Extracted page text data
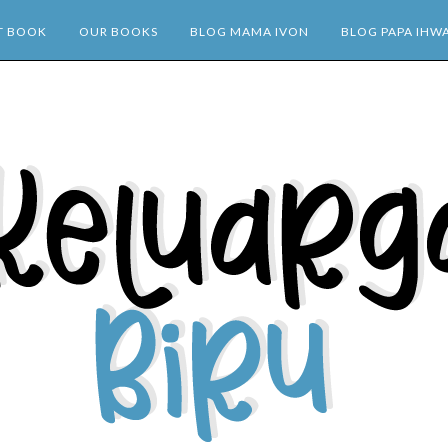
T BOOK
OUR BOOKS
BLOG MAMA IVON
BLOG PAPA IHW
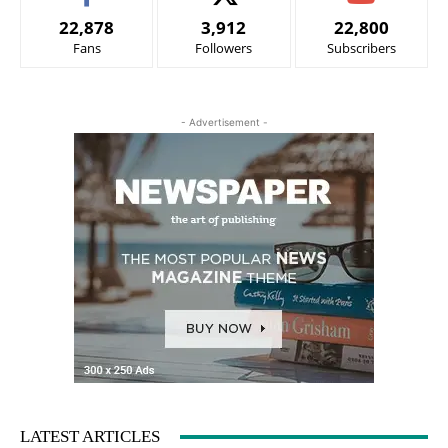
22,878
3,912
22,800
Fans
Followers
Subscribers
- Advertisement -
LATEST ARTICLES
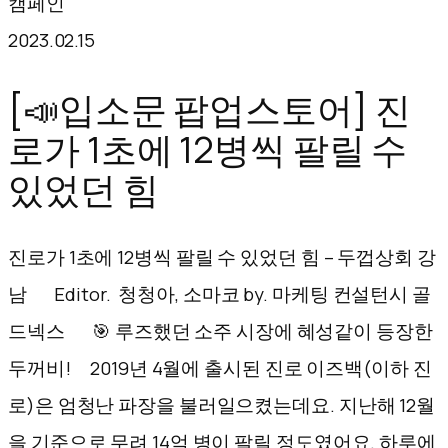
캠페인
텐
2023.02.15
츠
로
[📣입소문 팝업스토어] 진
바
로가 1초에 12병씩 팔릴 수
로
있었던 힘
가
기
진로가 1초에 12병씩 팔릴 수 있었던 힘 – 두껍상회 강
남 Editor. 청청아, 소마코 by. 마케팅 컨설턴시 골
드넥스 🎯 루즈했던 소주 시장에 혜성같이 등장한
두꺼비! 2019년 4월에 출시된 진로 이즈백(이하 진
로)은 엄청난 파장을 불러일으켰는데요. 지난해 12월
을 기준으로 무려 14억 병이 팔릴 정도였어요. 하루에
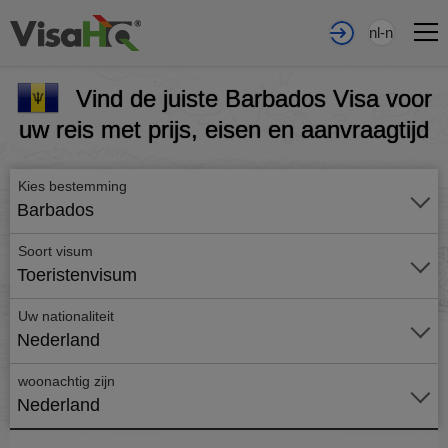
nl-nl
Vind de juiste Barbados Visa voor
uw reis met prijs, eisen en aanvraagtijd
Kies bestemming
Barbados
Soort visum
Toeristenvisum
Uw nationaliteit
Nederland
woonachtig zijn
Nederland
Vraag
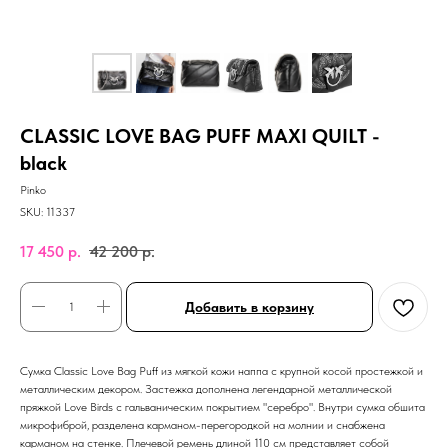
CLASSIC LOVE BAG PUFF MAXI QUILT -
black
Pinko
SKU:
11337
17 450
р.
42 200
р.
Добавить в корзину
Сумка Classic Love Bag Puff из мягкой кожи наппа с крупной косой простежкой и
металлическим декором. Застежка дополнена легендарной металлической
пряжкой Love Birds с гальваническим покрытием "серебро". Внутри сумка обшита
микрофиброй, разделена карманом-перегородкой на молнии и снабжена
карманом на стенке. Плечевой ремень длиной 110 см представляет собой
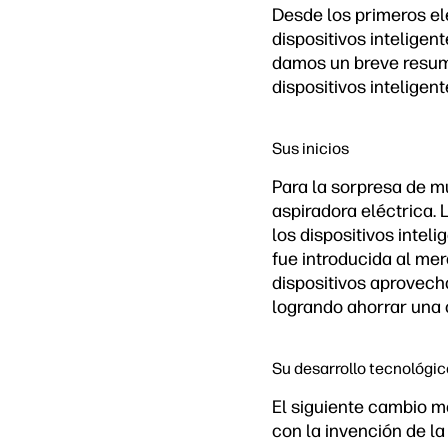
Desde los primeros el
dispositivos inteligen
damos un breve resume
dispositivos inteligent
Sus inicios
Para la sorpresa de m
aspiradora eléctrica. 
los dispositivos intel
fue introducida al mer
dispositivos aprovech
logrando ahorrar una 
Su desarrollo tecnológic
El siguiente cambio mo
con la invención de la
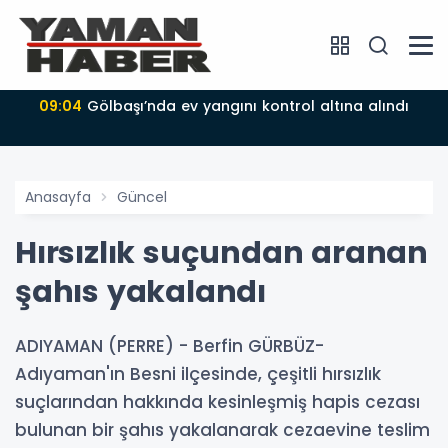
09:04
Gölbaşı’nda ev yangını kontrol altına alındı
Anasayfa
Güncel
Hırsızlık suçundan aranan
şahıs yakalandı
ADIYAMAN (PERRE) - Berfin GÜRBÜZ-
Adıyaman'ın Besni ilçesinde, çeşitli hırsızlık
suçlarından hakkında kesinleşmiş hapis cezası
bulunan bir şahıs yakalanarak cezaevine teslim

• _Work request_
Can you substitute "white" for "black" in the items from the line with "CLASSIC LOVE BAG PUFF MAXI" through the end of the items, leaving everything else unchanged and the pictures out?

• _Final answer_
CLASSIC LOVE BAG PUFF MAXI QUILT -
white
Pinko
SKU:
11337
17 450
р.
42 200
р.
Добавить в корзину
Сумка Classic Love Bag Puff из мягкой кожи наппа с крупной косой простежкой и
металлическим декором. Застежка дополнена легендарной металлической
пряжкой Love Birds с гальваническим покрытием "серебро". Внутри сумка обшита
микрофиброй, разделена карманом-перегородкой на молнии и снабжена
карманом на стенке. Плечевой ремень длиной 110 см представляет собой
Desde los primeros el
dispositivos inteligen
damos un breve resume
dispositivos inteligent
Sus inicios
Para la sorpresa de m
aspiradora eléctrica. 
los dispositivos intel
fue introducida al mer
dispositivos aprovech
logrando ahorrar una 
Su desarrollo tecnológic
El siguiente cambio mo
con la invención de la
09:04
Gölbaşı’nda ev yangını kontrol altına alındı
Anasayfa
Güncel
Hırsızlık suçundan aranan
şahıs yakalandı
ADIYAMAN (PERRE) - Berfin GÜRBÜZ-
Adıyaman'ın Besni ilçesinde, çeşitli hırsızlık
suçlarından hakkında kesinleşmiş hapis cezası
bulunan bir şahıs yakalanarak cezaevine teslim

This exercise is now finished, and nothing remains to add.